Apparition

(1979)
George Crumb's Apparition sets poetry from Walt Whitman's Memories of President Lincoln in When Lilacs Last in the Dooryard Bloom'd.
1. The night, in silence, under many a star

The night, in silence, under many a star;
The ocean shore, and the husky whispering wave, whose voice I know;
And the soul turning to thee, O vast and well-veil'd Death,
And the body gratefully nestling close to thee.

2. When lilacs last in the dooryard bloom'd

When lilacs last in the dooryard bloom'd,
[ ... ]
I mourn'd, and yet shall mourn with ever-returning spring.

3. Dark Mother, always gliding near, with soft feet

Dark Mother, always gliding near, with soft feet,
Have none chanted for thee a chant of fullest welcome?

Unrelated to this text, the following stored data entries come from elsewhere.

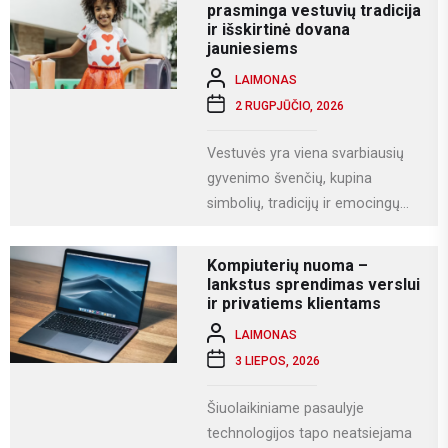
prasminga vestuvių tradicija
ir išskirtinė dovana
jauniesiems
LAIMONAS
2 RUGPJŪČIO, 2026
Vestuvės yra viena svarbiausių
gyvenimo švenčių, kupina
simbolių, tradicijų ir emocingų
akimirkų. Viena iš gražiausių ir
labiausiai vertinamų lietuviškų
Kompiuterių nuoma –
vestuvių...
lankstus sprendimas verslui
ir privatiems klientams
LAIMONAS
3 LIEPOS, 2026
Šiuolaikiniame pasaulyje
technologijos tapo neatsiejama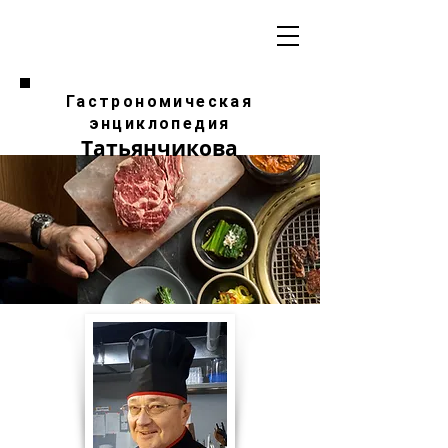
Гастрономическая
энциклопедия
Татьянчикова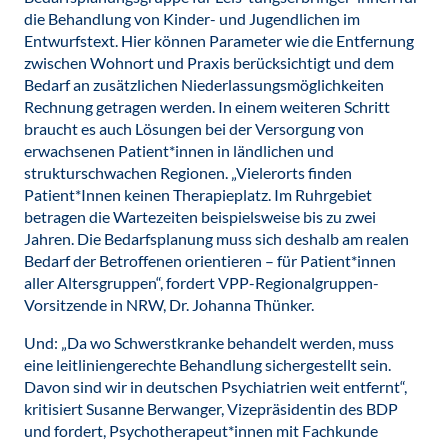
die Behandlung von Kinder- und Jugendlichen im
Entwurfstext. Hier können Parameter wie die Entfernung
zwischen Wohnort und Praxis berücksichtigt und dem
Bedarf an zusätzlichen Niederlassungsmöglichkeiten
Rechnung getragen werden. In einem weiteren Schritt
braucht es auch Lösungen bei der Versorgung von
erwachsenen Patient*innen in ländlichen und
strukturschwachen Regionen. „Vielerorts finden
Patient*Innen keinen Therapieplatz. Im Ruhrgebiet
betragen die Wartezeiten beispielsweise bis zu zwei
Jahren. Die Bedarfsplanung muss sich deshalb am realen
Bedarf der Betroffenen orientieren – für Patient*innen
aller Altersgruppen“, fordert VPP-Regionalgruppen-
Vorsitzende in NRW, Dr. Johanna Thünker.
Und: „Da wo Schwerstkranke behandelt werden, muss
eine leitliniengerechte Behandlung sichergestellt sein.
Davon sind wir in deutschen Psychiatrien weit entfernt“,
kritisiert Susanne Berwanger, Vizepräsidentin des BDP
und fordert, Psychotherapeut*innen mit Fachkunde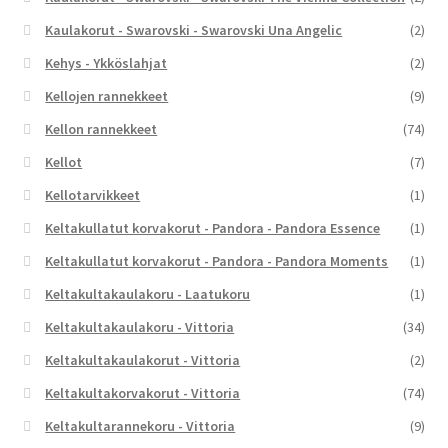
Kaulakorut - Swarovski - Swarovski Una Angelic
(2)
Kehys - Ykköslahjat
(2)
Kellojen rannekkeet
(9)
Kellon rannekkeet
(74)
Kellot
(7)
Kellotarvikkeet
(1)
Keltakullatut korvakorut - Pandora - Pandora Essence
(1)
Keltakullatut korvakorut - Pandora - Pandora Moments
(1)
Keltakultakaulakoru - Laatukoru
(1)
Keltakultakaulakoru - Vittoria
(34)
Keltakultakaulakorut - Vittoria
(2)
Keltakultakorvakorut - Vittoria
(74)
Keltakultarannekoru - Vittoria
(9)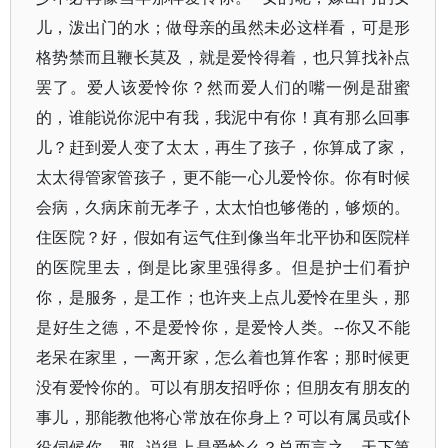
儿，泼出门的水；做母亲的虽然未必这样看，可是形
格势禁而且鞭长莫及，就是爱怜得着，也只算找补点
罢了。爱人该爱怜你？然而爱人们的嘴一例是甜蜜
的，谁能说你泥中有我，我泥中有你！真有那么回事
儿？赶到爱人变了太太，再生了孩子，你算成了家，
太太得管家管孩子，更不能一心儿爱怜你。你有时候
会病，久病床前无孝子，太太怕也够倦的，够烦的。
住医院？好，假如有运气住到像当年北平协和医院样
的医院里去，倒是比家里强得多。但是护士们看护
你，是服务，是工作；也许夹上点儿爱怜在里头，那
是好生之德，不是爱怜你，是爱怜人类。--你又不能
老呆在家里，一离开家，怎么着也算作客；那时候更
没有爱怜你的。可以有朋友招呼你；但朋友有朋友的
事儿，那能教他将心常放在你身上？可以有属员或仆
役伺候你，那--说得上是爱怜么？总而言之，天下第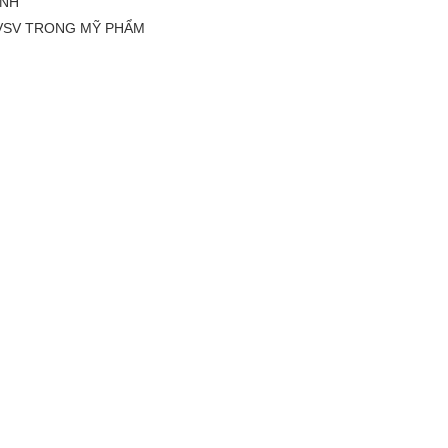
ỆNH
 VSV TRONG MỸ PHẨM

4. Approach, strong Deliveress!

Approach, strong Deliveress!
When it is so - when thou hast taken them, I joyously sing the dead,
Lost in the loving, floating ocean of thee,
Laved in the flood of thy bliss, O Death.

5. Come lovely and soothing death

Come lovely and soothing death,
Undulate round the world, serenely arriving, arriving,
In the day, in the night, to all, to each,
Sooner or later, delicate death.


6. The night, in silence, under many a star

The night, in silence, under many a star;
The ocean shore, and the husky whispering wave, whose voice I know;
And the soul turning to thee, O vast and well-veil'd Death,
And the body gratefully nestling close to thee.